WKXG came into being as the result of the Federal Communications Commission (FCC) denying the renewal of license of WSWG AM and WSWG-FM 99.1, owned by Charles Saunders, in 1980 over racial discrimination issues and misrepresentations made to the FCC. After the denial, an interim operation, the Leflore-Dixie Employee Venture, owned by WSWG's eight staffers, was set up to run both stations until the commission determined permanent owners for both frequencies, though a falling out in 1982 led to a new interim operator. The AM and FM were awarded in 1984 in a split decision, with the AM station going to Leflore-Dixie (the successor to the employee venture) and the FM to Ron Grantham. However, in 1986, Edmonds Rigdon Broadcasting acquired both stations from their owners.

The AM station, taking the call sign WKXG, returned to air August 17, 1987, airing an urban contemporary music format to reach an underserved audience: the black community in majority-black Leflore County.

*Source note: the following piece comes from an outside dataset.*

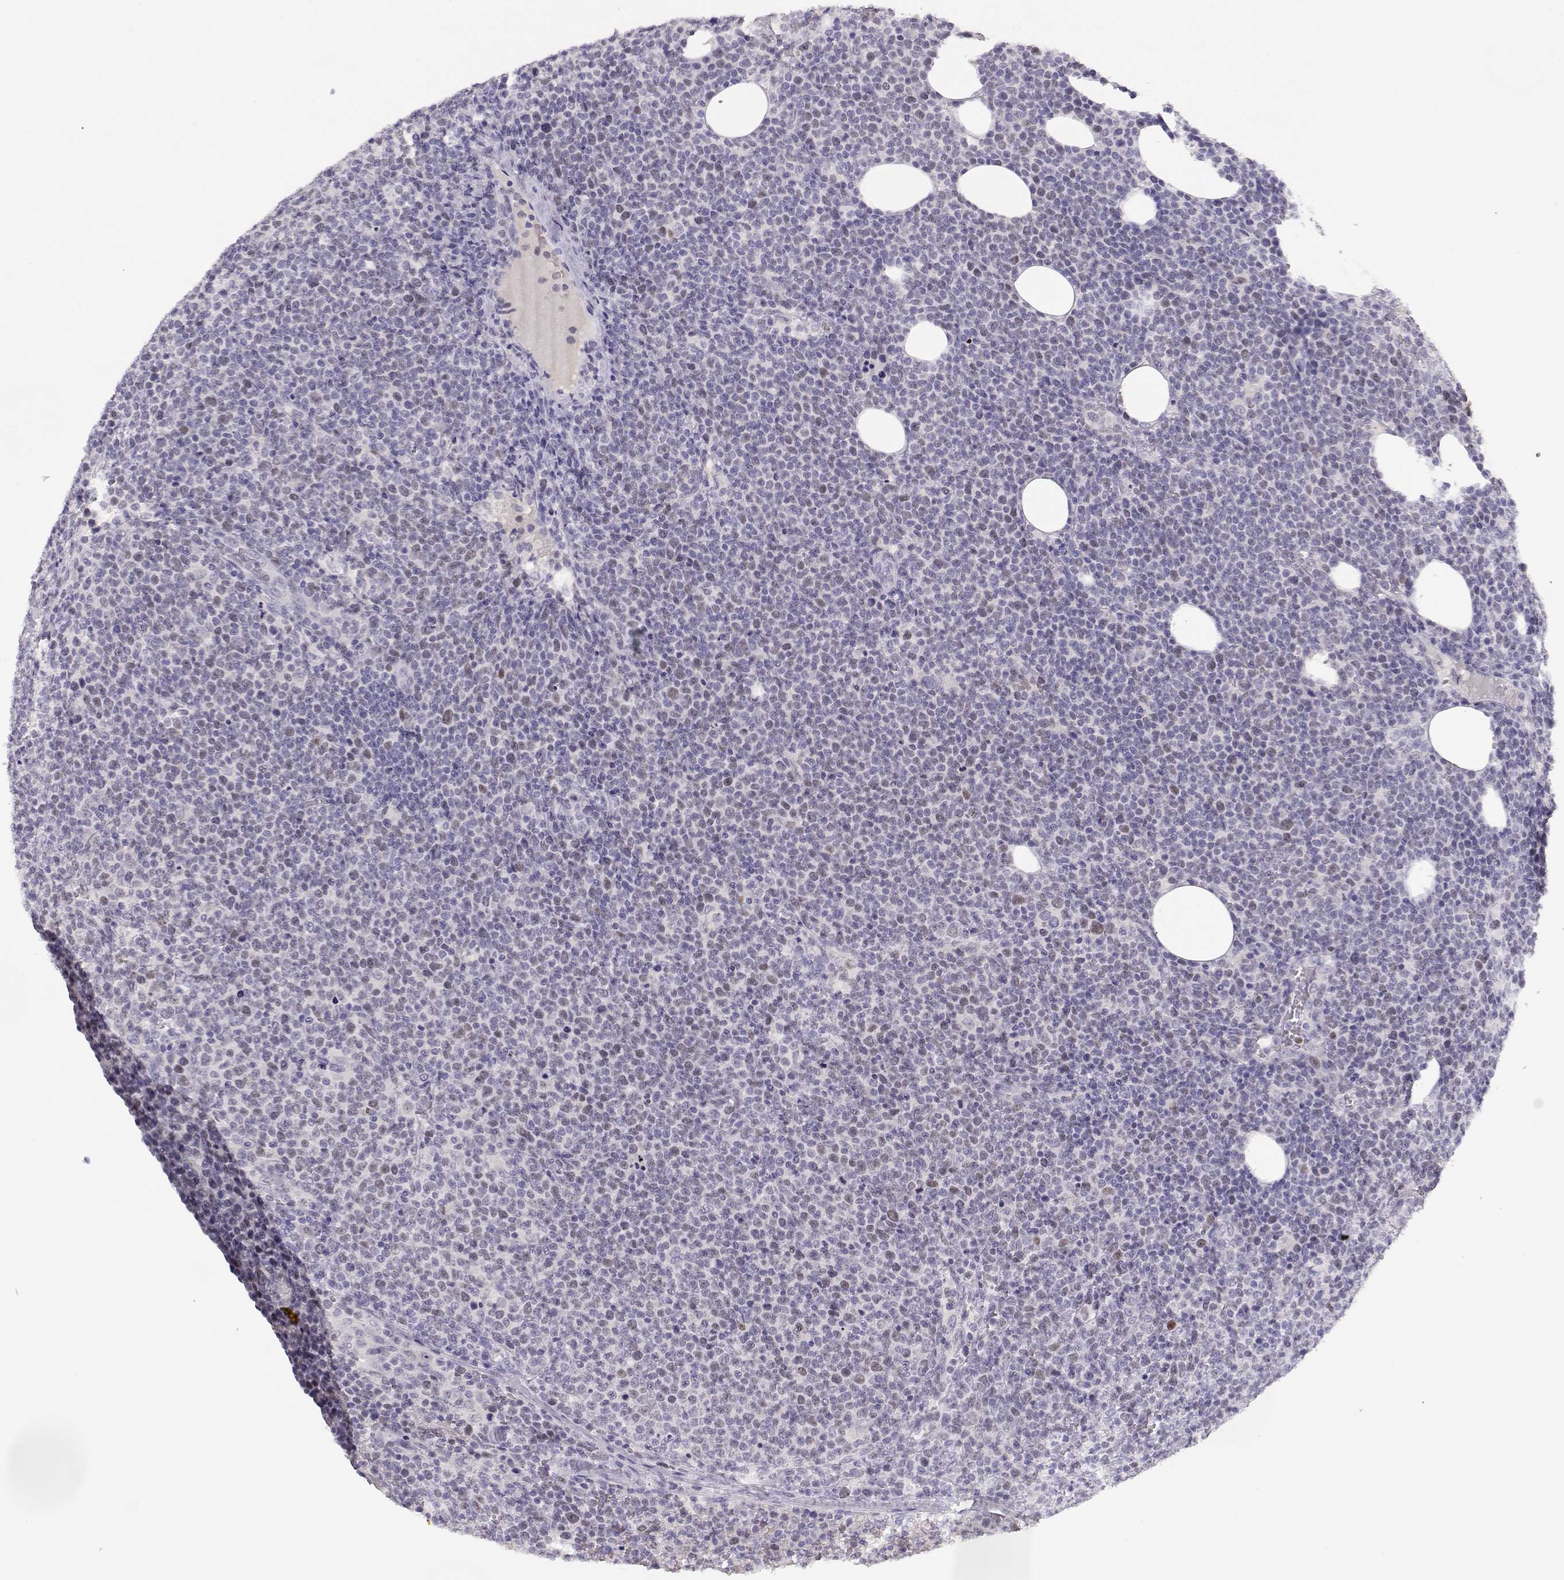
{"staining": {"intensity": "negative", "quantity": "none", "location": "none"}, "tissue": "lymphoma", "cell_type": "Tumor cells", "image_type": "cancer", "snomed": [{"axis": "morphology", "description": "Malignant lymphoma, non-Hodgkin's type, High grade"}, {"axis": "topography", "description": "Lymph node"}], "caption": "Immunohistochemistry (IHC) histopathology image of neoplastic tissue: human high-grade malignant lymphoma, non-Hodgkin's type stained with DAB (3,3'-diaminobenzidine) reveals no significant protein staining in tumor cells.", "gene": "OPN5", "patient": {"sex": "male", "age": 61}}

The next year, the Mississippi Network, a Jackson, Mississippi-based syndicator of news and agriculture programming to radio stations around the state controlled by Steve Davenport, purchased WKXG and WSWG from Edmonds.

WKXG, which eventually transitioned to a gospel music format, did not make money, and during the Great Recession in 2009, Telesouth Communications (the renamed Mississippi Network) opted to shut the station altogether. In 2010, after another 11 months of silence, Telesouth Communications donated the WKXG facility to Joy Christian Communications, a non-profit organization. Three years later, the station was taken over by Roots Town Radio of Pennsylvania and changed from religious programming to an Americana music format.

However, instead of Roots Town, Eternity Media Group acquired the station in 2013 and programmed it with a gospel format. The station's operational record under Eternity was sporadic. In 2019, the FCC dismissed an application that sought to move the station to 1550 kHz from a new city of license, Bolton, Mississippi. Starting in 2020, the efforts of another radio station owner in the market would bring to light operation in violation of FCC rules that led the commission to cancel the license. Larry Fuss, owner of Delta Radio Network, alleged that the station was off the air for long periods—one of more than a year, which would spur automatic license cancellation under Section 312(g) of the Telecommunications Act of 1996—and only operated by "taking turns" in an unauthorized fashion with one of Eternity's other stations, WGRM (1240 AM). These allegations led the FCC to send a letter of inquiry to Eternity in April 2021 as to the station's operating status since the start of 2019. A failure to sufficiently answer that letter and another related to an Eternity-owned FM station in the state led the FCC to cancel the licenses on October 18, 2021, finding that the last possible date the station may have operated was August 1, 2020.